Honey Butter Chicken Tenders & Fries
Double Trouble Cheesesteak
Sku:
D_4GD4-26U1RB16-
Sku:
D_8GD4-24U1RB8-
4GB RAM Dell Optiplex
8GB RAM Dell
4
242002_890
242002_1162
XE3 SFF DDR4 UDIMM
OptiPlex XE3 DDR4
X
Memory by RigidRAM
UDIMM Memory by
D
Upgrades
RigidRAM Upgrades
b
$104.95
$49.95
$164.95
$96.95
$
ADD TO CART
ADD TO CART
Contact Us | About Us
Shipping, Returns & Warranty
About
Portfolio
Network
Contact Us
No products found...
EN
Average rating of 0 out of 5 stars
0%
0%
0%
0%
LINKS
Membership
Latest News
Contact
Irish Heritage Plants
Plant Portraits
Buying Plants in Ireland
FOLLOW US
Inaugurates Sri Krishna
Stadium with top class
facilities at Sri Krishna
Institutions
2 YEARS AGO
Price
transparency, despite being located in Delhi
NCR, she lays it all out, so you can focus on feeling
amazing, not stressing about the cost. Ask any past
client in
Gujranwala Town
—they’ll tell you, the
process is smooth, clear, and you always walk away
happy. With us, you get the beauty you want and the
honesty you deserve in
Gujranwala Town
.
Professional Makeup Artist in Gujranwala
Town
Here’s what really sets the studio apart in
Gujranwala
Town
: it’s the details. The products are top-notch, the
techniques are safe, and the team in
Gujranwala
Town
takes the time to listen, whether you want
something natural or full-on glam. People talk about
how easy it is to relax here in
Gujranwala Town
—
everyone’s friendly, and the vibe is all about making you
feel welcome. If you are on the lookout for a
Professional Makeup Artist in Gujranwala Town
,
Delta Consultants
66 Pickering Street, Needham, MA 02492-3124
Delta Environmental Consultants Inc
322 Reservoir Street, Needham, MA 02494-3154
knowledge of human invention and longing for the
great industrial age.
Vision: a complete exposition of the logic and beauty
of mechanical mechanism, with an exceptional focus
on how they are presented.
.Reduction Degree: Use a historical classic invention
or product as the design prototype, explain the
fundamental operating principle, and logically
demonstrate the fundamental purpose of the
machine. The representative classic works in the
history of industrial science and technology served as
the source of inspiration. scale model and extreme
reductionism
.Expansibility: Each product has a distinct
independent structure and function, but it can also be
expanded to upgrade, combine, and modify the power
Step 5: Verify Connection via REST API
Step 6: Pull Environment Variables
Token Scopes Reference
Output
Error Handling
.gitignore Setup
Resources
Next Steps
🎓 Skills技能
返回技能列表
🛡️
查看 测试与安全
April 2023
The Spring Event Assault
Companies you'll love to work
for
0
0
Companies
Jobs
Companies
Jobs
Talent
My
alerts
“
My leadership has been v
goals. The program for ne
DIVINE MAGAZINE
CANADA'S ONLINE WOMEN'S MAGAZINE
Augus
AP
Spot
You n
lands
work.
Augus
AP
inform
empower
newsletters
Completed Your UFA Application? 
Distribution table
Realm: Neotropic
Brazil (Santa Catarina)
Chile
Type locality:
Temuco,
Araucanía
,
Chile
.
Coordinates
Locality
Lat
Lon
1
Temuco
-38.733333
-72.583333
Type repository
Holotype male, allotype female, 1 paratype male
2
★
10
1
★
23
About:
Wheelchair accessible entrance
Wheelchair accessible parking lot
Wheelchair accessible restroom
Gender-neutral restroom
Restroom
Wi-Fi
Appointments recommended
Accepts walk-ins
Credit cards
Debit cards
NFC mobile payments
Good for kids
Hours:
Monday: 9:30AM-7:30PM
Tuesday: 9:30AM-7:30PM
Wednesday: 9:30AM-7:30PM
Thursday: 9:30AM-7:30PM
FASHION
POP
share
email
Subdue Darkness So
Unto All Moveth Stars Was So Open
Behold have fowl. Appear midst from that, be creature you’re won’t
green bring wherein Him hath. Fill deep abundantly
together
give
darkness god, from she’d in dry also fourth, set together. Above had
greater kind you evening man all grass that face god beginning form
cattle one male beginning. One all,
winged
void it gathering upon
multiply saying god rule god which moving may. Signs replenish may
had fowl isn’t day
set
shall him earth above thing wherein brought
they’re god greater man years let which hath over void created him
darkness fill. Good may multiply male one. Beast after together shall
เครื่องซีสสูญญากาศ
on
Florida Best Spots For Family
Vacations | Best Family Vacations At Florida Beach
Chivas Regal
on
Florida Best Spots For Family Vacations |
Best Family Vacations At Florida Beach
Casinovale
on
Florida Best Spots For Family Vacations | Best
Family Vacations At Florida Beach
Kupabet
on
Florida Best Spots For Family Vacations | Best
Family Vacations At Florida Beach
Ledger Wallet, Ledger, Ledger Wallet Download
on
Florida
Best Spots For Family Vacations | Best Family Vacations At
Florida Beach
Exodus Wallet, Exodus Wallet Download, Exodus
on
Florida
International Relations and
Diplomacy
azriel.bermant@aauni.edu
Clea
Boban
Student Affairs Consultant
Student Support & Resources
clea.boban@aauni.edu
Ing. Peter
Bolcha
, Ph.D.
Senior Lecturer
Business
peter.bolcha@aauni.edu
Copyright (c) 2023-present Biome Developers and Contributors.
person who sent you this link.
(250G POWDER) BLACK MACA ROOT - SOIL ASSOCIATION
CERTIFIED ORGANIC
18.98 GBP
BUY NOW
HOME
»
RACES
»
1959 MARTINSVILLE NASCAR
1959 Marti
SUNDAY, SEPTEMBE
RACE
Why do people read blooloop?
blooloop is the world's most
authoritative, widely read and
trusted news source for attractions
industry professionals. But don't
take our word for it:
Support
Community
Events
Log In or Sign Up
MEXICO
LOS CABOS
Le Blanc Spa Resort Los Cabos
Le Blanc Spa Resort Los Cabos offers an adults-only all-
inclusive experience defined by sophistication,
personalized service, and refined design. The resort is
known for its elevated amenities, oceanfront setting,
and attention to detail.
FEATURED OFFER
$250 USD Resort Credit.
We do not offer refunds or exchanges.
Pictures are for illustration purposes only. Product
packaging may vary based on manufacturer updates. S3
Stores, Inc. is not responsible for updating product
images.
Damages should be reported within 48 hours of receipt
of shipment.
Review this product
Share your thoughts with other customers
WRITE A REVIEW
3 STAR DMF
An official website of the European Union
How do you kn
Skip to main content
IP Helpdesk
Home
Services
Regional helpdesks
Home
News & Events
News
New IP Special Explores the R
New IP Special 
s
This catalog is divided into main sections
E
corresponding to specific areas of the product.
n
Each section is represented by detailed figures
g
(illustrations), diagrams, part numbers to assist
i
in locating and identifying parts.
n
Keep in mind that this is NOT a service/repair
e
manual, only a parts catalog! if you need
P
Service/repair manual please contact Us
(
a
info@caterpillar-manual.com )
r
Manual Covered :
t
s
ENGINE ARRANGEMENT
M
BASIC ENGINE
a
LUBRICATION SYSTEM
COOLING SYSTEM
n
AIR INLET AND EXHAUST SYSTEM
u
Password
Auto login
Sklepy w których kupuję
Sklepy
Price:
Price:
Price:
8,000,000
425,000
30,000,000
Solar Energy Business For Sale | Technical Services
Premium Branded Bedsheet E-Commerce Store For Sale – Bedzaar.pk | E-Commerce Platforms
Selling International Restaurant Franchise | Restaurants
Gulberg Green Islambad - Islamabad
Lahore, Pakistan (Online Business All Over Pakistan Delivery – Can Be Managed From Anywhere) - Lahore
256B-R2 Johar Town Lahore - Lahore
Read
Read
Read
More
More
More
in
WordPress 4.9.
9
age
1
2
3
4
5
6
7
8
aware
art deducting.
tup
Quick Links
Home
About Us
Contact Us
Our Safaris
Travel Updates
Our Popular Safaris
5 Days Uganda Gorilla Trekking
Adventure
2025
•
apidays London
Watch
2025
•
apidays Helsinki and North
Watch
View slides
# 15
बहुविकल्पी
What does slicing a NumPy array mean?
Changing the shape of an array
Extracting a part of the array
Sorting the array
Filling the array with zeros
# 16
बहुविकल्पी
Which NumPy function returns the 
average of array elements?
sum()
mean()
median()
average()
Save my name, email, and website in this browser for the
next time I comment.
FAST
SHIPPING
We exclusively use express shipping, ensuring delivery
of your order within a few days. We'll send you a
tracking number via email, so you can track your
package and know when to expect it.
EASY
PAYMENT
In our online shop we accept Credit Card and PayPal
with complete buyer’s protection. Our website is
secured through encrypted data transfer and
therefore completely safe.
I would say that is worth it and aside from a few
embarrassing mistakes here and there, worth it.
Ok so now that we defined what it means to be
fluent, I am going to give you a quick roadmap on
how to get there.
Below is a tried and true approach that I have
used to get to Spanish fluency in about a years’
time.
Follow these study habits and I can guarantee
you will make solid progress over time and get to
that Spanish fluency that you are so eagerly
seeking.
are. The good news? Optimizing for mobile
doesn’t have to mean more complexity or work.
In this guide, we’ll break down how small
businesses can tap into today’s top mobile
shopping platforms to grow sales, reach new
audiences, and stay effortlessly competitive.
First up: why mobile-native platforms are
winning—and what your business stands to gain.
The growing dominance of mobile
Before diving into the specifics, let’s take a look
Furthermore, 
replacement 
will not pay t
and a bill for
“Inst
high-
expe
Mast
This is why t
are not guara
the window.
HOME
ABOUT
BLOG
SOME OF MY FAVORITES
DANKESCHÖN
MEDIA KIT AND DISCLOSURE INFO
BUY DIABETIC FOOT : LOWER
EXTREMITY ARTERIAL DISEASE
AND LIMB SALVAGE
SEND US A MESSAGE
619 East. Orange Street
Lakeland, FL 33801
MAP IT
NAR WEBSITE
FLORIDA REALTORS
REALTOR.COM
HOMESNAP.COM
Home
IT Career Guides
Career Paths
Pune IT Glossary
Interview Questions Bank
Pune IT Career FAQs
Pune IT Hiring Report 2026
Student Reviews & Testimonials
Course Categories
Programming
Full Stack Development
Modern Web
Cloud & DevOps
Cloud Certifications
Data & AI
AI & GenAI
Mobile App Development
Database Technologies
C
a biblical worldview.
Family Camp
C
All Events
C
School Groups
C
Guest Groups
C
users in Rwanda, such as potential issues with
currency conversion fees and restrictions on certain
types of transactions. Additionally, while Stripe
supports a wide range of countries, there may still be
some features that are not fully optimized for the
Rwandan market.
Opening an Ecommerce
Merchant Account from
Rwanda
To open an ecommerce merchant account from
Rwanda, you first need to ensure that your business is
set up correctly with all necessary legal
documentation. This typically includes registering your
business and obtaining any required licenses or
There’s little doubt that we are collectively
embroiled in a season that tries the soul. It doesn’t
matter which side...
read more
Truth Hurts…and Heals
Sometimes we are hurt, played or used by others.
::::
#### [What you need to do]
Could you return exactly the lines above from the line with "you will make" to the line with "types of transactions.", both included, and nothing else?

#### [Solution to this problem]
you will make solid progress over time and get to
that Spanish fluency that you are so eagerly
seeking.
are. The good news? Optimizing for mobile
doesn’t have to mean more complexity or work.
In this guide, we’ll break down how small
businesses can tap into today’s top mobile
shopping platforms to grow sales, reach new
audiences, and stay effortlessly competitive.
First up: why mobile-native platforms are
winning—and what your business stands to gain.
The growing dominance of mobile
Before diving into the specifics, let’s take a look
Furthermore, 
replacement 
will not pay t
and a bill for
“Inst
high-
expe
Mast
This is why t
are not guara
the window.
HOME
ABOUT
BLOG
SOME OF MY FAVORITES
DANKESCHÖN
MEDIA KIT AND DISCLOSURE INFO
BUY DIABETIC FOOT : LOWER
EXTREMITY ARTERIAL DISEASE
AND LIMB SALVAGE
SEND US A MESSAGE
619 East. Orange Street
Lakeland, FL 33801
MAP IT
NAR WEBSITE
FLORIDA REALTORS
REALTOR.COM
HOMESNAP.COM
Home
IT Career Guides
Career Paths
Pune IT Glossary
Interview Questions Bank
Pune IT Career FAQs
Pune IT Hiring Report 2026
Student Reviews & Testimonials
Course Categories
Programming
Full Stack Development
Modern Web
Cloud & DevOps
Cloud Certifications
Data & AI
AI & GenAI
Mobile App Development
Database Technologies
C
a biblical worldview.
Family Camp
C
All Events
C
School Groups
C
Guest Groups
C
users in Rwanda, such as potential issues with
currency conversion fees and restrictions on certain
types of transactions. Additionally, while Stripe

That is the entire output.